Il processo è molto complicato, ma bisogna vedere come dalla stessa molecola di CO2 che la Savor utilizza per ottenere gli acidi grassi che servono a formare il burro, qui bisogna procedere fino all’ottenimento di molecole più complesse, i precursori degli zuccheri e degli amidi che mangiamo; è quindi ragionevole che serva una chimica ben più complicata.

Quello che è interessante sapere è che nessuno sarebbe in grado di distinguere una pasta la cui farina derivi dal processo chimico di cui sopra, rispetto a una pasta derivata dal grano, né sulla base del sapore, né sulla base delle qualità organolettiche né in nessun altro modo. Lo stesso dicasi per il pane, per le creme o le confetture o per qualunque altro prodotto alimentare che utilizzi zuccheri di ogni natura o amidi o derivati: il consumatore o lo chef più sofisticato non potranno mai trovare alcuna differenza, e la chimica nel piatto che utilizziamo da sempre non è in alcun modo distinguibile da quello che siamo abituati a considerare un prodotto “naturale”.

E vorrei vedere: il processo chimico scoperto a partire dagli anni 40 del secolo scorso, e di cui vi ho brevemente riassunti i passaggi, è nulla più che la chimica del ciclo di Calvin delle piante – quello che grazie alla fotosintesi produce la base della catena alimentare che sostiene il pianeta.

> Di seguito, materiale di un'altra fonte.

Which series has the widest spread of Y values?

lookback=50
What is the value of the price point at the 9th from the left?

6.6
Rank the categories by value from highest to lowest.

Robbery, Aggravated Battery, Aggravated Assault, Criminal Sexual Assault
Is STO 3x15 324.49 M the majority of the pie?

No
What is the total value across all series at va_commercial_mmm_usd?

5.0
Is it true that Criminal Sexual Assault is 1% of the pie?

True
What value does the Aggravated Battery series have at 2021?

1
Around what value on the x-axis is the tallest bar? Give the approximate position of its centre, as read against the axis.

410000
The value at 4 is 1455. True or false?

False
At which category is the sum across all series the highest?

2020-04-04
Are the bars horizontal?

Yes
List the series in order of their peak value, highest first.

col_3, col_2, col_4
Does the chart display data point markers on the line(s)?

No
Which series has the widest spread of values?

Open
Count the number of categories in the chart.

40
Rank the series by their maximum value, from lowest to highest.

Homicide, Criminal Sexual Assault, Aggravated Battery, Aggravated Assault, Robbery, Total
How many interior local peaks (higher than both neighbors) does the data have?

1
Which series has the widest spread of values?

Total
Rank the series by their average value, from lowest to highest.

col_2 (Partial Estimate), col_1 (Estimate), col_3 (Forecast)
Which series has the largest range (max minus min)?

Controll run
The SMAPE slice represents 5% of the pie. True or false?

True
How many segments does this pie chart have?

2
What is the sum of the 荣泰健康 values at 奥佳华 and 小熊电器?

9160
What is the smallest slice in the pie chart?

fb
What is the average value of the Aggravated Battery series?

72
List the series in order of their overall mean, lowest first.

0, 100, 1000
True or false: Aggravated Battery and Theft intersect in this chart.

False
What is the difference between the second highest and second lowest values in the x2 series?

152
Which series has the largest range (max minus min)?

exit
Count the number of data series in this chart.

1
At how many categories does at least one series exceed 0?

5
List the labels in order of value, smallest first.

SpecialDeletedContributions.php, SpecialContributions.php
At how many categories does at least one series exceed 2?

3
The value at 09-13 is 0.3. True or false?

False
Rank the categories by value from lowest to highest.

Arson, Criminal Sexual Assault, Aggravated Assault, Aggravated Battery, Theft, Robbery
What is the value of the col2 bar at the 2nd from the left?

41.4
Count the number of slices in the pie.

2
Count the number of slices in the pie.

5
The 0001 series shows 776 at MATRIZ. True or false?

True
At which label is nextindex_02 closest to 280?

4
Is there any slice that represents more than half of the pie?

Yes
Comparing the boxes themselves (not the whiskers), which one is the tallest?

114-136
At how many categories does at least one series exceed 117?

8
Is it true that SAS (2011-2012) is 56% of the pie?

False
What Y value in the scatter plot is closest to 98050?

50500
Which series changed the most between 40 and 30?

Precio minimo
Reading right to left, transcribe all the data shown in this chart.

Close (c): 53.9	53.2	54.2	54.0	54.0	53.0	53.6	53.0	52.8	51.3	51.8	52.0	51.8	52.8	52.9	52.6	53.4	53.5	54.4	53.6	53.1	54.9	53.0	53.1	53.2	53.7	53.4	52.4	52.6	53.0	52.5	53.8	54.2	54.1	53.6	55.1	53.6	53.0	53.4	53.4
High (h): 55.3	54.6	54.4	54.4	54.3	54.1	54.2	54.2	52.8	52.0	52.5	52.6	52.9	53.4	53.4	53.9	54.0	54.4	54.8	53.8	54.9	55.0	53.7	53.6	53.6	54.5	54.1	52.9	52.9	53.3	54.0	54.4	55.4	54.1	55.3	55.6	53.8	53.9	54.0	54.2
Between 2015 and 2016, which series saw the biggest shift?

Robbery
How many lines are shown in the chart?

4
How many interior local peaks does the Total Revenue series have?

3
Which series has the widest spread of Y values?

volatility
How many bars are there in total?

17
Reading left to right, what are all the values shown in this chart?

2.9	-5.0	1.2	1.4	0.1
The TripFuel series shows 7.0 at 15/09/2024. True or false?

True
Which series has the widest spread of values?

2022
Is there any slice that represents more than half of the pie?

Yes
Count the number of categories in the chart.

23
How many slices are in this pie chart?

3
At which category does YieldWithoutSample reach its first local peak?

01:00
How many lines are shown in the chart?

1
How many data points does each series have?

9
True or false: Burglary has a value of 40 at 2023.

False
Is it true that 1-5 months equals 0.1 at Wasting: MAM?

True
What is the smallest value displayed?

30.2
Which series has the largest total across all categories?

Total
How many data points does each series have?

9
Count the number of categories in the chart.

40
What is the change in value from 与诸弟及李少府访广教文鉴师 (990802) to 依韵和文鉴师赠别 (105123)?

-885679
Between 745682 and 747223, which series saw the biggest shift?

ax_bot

Quando mangiate una foglia di insalata, quella è “la chimica nel piatto” che state consumando: e siccome posso scommettere che prima di arrivare a questa rivelazione molti avranno provato una reazione di sdegno e ripulsa pari a quella di coloro che si sono scagliati contro il burro ottenuto dalla CO2 atmosferica dall’azienda Savor, salvo poi scoprire che il laboratorio di Calvin è la foglia di una qualunque pianta C3, invito tutti a riflettere su che cosa sia chimico, che cosa sia naturale e come le nostre illusioni costruiscono gli alimenti, così che essi diventano innanzitutto una tradizione culturale, e solo secondariamente un nutrimento. Va bene voler difendere tale tradizione, ma per piacere non raccontando la balla del chimico peggiore del naturale e soprattutto non a scapito dell’ambiente, della salute e della libertà di scegliere fra prodotti non nocivi e non fraudolenti ciò che piace, solo per tutelare alla fine l’interesse economico di pochi o proteggendo un mondo naturale immaginario.